Algae rise to the top in new culinary formats

The next superfood is more often seen in ponds than on plates, but this is changing fast. While headlines herald seaweed as the next superfood, few have yet realised the game-changing potential of algae.

As consumers adopt a more holistic perspective on food — price, provenance, health, taste and sustainability all factor into purchasing decisions — algae seems well positioned to succeed on all fronts.

Thrive, the first culinary algae oil to hit the US market, made its debut at an upscale California grocery store in October 2015, and could soon become the next everyday cooking staple.

The product has a high smoke point and very low levels of saturated fat, and can be grown in tanks without the large agricultural footprint necessary to produce other cooking oils, making it sustainable as well.

Moreover, it tastes good. “The algal ingredients don’t have any of the flavour ‘baggage’ you’d expect,” Barb Stuckey, chief innovation officer at Silicon Valley food development firm, Mattson, told Fortune.
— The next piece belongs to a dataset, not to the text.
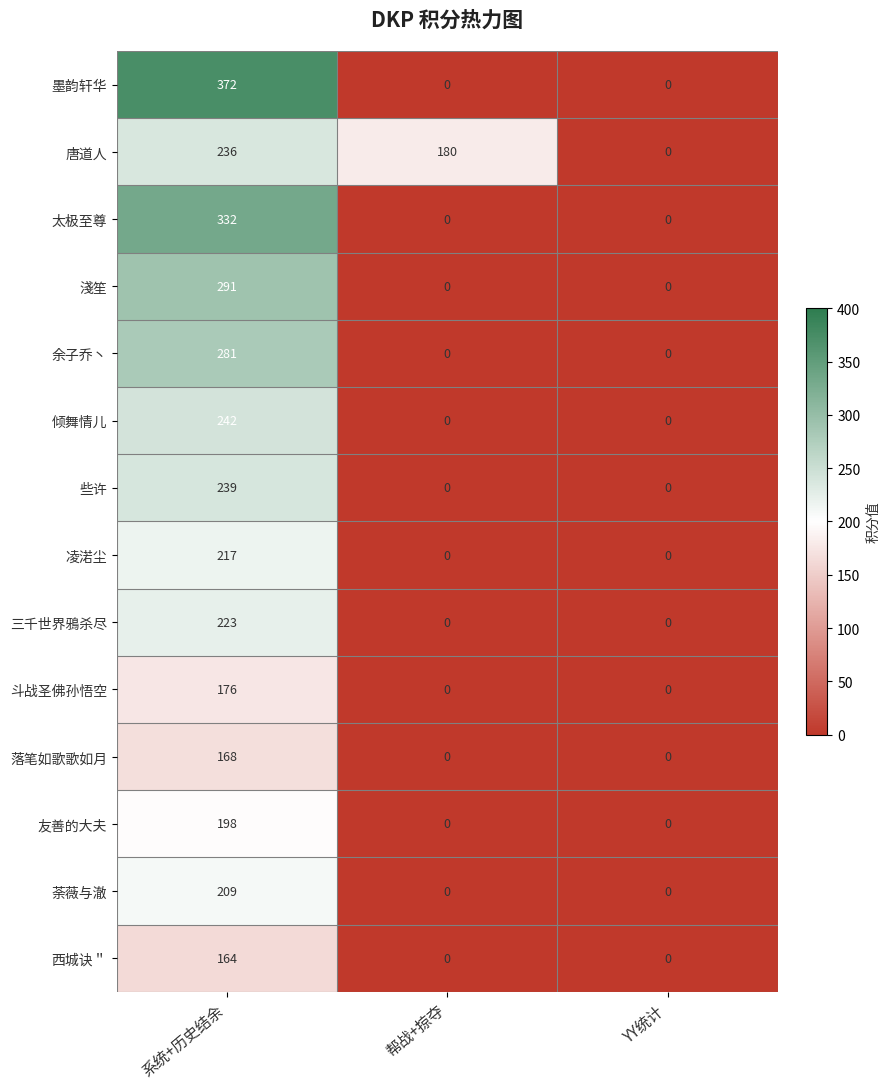

What is the spread (max minus min) of values at 帮战+掠夺?

180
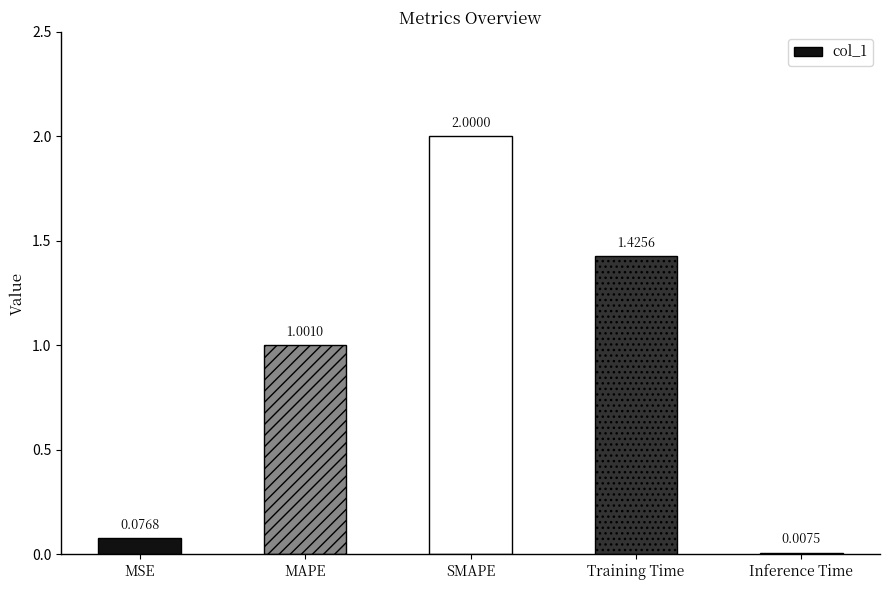

Between SMAPE and Inference Time, which is larger?

SMAPE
Solazyme, the company that makes Thrive, also markets an algae-derived protein powder as AlgaVia, which, unlike many protein powders, does not add viscosity or grittiness to a mixture.

In spring 2016, it’s also rolling out “algae butter”, which a company spokesperson calls “a hard fat from a completely new source”. The product can be used in confectionery, spreads, and baking.

Algae is also being used in faux seafood. The northern California company New Wave Foods is making a “plant-based shrimp”, and a key ingredient is a certain variety of algae that lends its colour and flavour to shrimp in the wild. The company ultimately hopes to build a convincing shrimp substitute that will divert demand from threatened fisheries toward their more sustainable product.

In another sign that innovators are taking algae seriously, a recent project from Ikea’s Space10 innovation lab featured a 3D-printed “meatball” grown from algae produced in sustainable fermentation tanks.